Come ormai accade un giorno sì e l’altro pure, Bernspan e complici non hanno fatto mancare la liquidità necessaria, ieri si è trattato della solita tranche da 50 miliardi di dollari ma sono stati 260, sempre miliardi, dall’inizio dell’anno, a far andare alquanto faticosamente avanti questo circo che qualcuno si ostina ancora a chiamare mercato, un aggregato che, almeno nel suo cruciale segmento interbancario, non sembra proprio saperne di tornare a quei livelli minimi di fiducia reciproca che potrebbe far scendere i relativi tassi, tassi che anche ieri sono pervicacemente al rialzo sia sull’euribor che sul libor

Non paghe di aver finalmente trovato, nella Fed (ma anche nella BCE e nella BoE) una capace discarica per le loro rispettive montagnole di titoli della finanza strutturata, le banche statunitensi di ogni ordine e grado, ma anche quelle entità che banche proprio non sono, si ostinano, infatti, a non fidarsi delle proprie rivali e concorrenti, mentre è stata scoperta una centrale operativa in un hedge fund specializzata nello spargere voci e rumors volti ad influenzare i corsi di entità sulle quali lo stesso hedge era opportunamente posizionato, al fine dichiarato di raschiare qualche briciola, si fa per dire ovviamente, dal sempre più lucido fondo del barile.

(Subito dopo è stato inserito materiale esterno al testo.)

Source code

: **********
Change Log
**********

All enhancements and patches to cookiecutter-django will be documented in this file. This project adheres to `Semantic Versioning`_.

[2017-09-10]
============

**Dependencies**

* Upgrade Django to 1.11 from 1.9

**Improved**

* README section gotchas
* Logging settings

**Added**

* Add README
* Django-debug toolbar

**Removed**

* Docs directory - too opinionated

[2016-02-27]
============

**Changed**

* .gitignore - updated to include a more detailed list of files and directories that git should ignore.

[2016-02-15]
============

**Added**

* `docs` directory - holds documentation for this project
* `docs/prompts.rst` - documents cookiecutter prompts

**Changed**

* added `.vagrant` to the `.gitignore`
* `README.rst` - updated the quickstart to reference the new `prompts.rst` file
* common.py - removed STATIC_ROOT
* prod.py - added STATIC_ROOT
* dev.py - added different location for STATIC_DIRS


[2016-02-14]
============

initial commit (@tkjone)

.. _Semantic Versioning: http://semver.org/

Mentre la spesa complessiva per la guerra in Irak, e l’Afghanistan?, sembra sia giunta alla stellare cifra di 2 mila miliardi di dollari, ed è doveroso dire soltanto per ora, si scopre, negli Stati Uniti d’America, che non vi sono più fondi sufficienti per secondari programmi di assistenza quali Medicare e la previdenza, ovviamente nella versione pubblica un po’ pauperistica, né credo che, qualsiasi sarà l’esito della battaglia presidenziale e di quella per il rinnovo del Congresso e di parte del Senato statunitensi, le cose andranno in modo realmente diverso per questi retaggi di un welfare del quale sembra sia ancora aperta la gara a chi se ne vergogna di più.